• **Required task A**
Reproduce the replication thread word for word, between "The reason I" and "would be beneficial.", inclusive.
• **Required task B**
Extend the mailing-list discussion about replica synchronization and heartbeats, picking up right after its final line.

--- Begin Provided text ---

The reason I ask is because I know in S3 and in P2P storage
systems that I
have been involved in we had a replica synchronization
algorithm that would
run once every night and it relied on techniques like Merkle
tree
comparisons. Anyway understanding that would be beneficial.
I don't mind
reading through the sources but would appreciate if pointed
to the correct
package.
Thanks
A
On 7/17/07, Phantom <ghostwhoowalks gmail.com> wrote:
>
> I am sure re-replication is not done on every heartbeat
miss since that
> would be very expensive and inefficient. At the same
time you cannot really
> tell if a node is partitioned away, crashed or just
slow. Is it threshold
> based i.e I missed N heartbeats so re-replicate ? Which
package in the
> source code could I look at to glean this information
?
>
> Thanks
> A
>
> On 7/17/07, Phantom <ghostwhoowalks gmail.com> wrote:
> >
> > That's awesome.

--- End Provided text ---
--- Begin Data provided ---

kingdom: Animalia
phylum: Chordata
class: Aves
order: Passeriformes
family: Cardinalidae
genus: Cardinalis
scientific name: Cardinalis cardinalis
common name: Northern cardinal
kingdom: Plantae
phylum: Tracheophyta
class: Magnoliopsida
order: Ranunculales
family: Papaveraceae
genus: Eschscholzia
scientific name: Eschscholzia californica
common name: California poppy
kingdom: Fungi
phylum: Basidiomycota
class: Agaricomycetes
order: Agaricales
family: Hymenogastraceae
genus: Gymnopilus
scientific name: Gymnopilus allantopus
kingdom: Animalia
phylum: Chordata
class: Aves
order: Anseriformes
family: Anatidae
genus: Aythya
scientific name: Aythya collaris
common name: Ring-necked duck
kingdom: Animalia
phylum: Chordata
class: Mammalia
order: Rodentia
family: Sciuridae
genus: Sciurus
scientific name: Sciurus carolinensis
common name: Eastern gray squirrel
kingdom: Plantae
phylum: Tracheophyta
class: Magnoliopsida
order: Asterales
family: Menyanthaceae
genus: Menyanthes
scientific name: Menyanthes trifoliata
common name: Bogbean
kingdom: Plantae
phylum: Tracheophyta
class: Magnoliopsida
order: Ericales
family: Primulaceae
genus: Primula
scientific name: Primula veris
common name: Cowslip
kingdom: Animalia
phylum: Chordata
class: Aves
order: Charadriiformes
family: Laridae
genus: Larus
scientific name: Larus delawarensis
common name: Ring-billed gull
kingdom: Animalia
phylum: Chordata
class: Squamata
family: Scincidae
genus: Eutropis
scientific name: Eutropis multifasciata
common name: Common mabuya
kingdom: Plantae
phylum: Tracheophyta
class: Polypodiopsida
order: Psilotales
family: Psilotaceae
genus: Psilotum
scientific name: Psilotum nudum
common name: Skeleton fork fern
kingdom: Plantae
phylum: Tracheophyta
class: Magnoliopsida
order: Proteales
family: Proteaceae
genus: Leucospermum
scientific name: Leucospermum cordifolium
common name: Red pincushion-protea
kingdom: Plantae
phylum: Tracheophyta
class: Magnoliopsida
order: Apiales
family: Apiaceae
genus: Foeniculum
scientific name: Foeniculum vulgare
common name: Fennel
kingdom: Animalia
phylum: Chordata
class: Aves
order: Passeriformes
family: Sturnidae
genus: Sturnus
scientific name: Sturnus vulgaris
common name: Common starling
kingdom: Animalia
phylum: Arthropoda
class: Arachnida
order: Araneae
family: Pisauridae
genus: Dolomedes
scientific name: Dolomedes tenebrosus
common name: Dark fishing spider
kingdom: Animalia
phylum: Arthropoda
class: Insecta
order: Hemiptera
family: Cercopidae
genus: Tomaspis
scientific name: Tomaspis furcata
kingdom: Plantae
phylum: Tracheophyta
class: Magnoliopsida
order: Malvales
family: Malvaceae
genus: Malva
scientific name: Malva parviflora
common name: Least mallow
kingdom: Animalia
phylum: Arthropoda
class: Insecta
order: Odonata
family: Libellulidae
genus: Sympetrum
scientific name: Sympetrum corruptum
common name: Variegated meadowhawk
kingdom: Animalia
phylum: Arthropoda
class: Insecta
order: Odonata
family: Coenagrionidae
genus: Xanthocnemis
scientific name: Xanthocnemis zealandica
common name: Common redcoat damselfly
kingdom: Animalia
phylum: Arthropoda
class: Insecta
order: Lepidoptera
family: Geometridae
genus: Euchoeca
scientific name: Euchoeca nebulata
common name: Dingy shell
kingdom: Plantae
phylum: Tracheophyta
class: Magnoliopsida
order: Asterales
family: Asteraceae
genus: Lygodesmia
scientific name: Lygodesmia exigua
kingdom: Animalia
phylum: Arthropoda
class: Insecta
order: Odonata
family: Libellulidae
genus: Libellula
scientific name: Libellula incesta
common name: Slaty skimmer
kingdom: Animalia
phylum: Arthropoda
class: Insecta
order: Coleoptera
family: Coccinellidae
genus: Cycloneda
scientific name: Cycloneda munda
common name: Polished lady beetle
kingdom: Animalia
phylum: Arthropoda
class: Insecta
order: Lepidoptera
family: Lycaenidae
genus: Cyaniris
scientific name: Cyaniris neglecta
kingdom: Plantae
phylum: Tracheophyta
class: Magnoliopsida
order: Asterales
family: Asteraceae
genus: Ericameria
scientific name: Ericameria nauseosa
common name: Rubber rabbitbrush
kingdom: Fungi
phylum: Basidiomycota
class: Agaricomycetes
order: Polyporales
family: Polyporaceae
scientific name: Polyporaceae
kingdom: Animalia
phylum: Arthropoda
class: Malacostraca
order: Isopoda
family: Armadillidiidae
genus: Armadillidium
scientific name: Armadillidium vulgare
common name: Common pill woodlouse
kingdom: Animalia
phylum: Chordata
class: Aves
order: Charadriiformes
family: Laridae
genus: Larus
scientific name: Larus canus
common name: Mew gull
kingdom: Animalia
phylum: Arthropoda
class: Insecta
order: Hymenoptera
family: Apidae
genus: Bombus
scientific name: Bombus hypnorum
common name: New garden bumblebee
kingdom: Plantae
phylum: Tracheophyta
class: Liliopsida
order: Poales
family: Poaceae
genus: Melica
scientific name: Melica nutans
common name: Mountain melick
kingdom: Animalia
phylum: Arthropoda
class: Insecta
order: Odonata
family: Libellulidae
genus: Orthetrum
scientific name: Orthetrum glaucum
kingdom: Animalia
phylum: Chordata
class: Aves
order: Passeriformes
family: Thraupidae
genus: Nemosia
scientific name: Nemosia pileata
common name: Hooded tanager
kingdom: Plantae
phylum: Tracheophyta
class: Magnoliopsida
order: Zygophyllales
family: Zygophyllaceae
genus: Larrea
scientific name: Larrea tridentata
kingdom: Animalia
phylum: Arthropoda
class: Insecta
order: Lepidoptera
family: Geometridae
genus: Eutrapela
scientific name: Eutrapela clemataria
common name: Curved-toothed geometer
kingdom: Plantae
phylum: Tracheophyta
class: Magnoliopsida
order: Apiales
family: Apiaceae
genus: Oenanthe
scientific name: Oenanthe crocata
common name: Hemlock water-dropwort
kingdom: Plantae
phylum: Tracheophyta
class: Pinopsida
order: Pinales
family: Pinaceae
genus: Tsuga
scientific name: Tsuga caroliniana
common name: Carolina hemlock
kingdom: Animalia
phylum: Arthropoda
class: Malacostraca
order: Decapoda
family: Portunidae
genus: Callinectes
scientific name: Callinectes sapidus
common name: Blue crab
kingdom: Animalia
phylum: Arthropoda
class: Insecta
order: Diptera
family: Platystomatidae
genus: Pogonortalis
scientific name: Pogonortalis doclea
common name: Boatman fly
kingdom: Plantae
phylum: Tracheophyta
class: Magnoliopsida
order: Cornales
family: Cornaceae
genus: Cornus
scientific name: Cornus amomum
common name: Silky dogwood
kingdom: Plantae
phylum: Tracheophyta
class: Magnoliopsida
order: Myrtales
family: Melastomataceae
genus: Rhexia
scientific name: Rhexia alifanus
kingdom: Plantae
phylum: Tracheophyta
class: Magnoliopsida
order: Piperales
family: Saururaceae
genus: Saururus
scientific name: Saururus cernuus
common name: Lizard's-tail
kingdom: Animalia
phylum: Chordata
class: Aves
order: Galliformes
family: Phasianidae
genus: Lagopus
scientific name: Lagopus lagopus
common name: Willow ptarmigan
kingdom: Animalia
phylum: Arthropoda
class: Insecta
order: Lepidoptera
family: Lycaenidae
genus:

--- End Data provided ---

• **Exercise output A**
The reason I ask is because I know in S3 and in P2P storage
systems that I
have been involved in we had a replica synchronization
algorithm that would
run once every night and it relied on techniques like Merkle
tree
comparisons. Anyway understanding that would be beneficial.

• **Exercise output B**
> >
> > Thanks
> > A
> >
> > On 7/17/07, Doug Cutting < cutting apache.org> wrote:
> > >
> > > Phantom wrote:
> > > > Here is the scenario I was concerned
about. Consider three nodes in
> > > the
> > > > system A, B and C which are placed say
in different racks. Let us
> > > say that
> > > > the disk on A fries up today. Now the
blocks that were stored on A
> > > are not
> > > > going to re-replicated (this is my
understanding but I could be
> > > wrong in
> > > > this assumption) to some other node or
to the new disk with which
> > > you would
> > > > bring back A.
> > >
> > > That's incorrect. When a datanode fails to
send a heartbeat to the
> > > namenode in a timely manner then its data is
assumed missing and is
> > > re-replicated. And when block corruption is
detected, corrupt
> > > replicas
> > > are removed and non-corrupt replicas are
re-replicated to maintain the
> > >
> > > desired level of replication.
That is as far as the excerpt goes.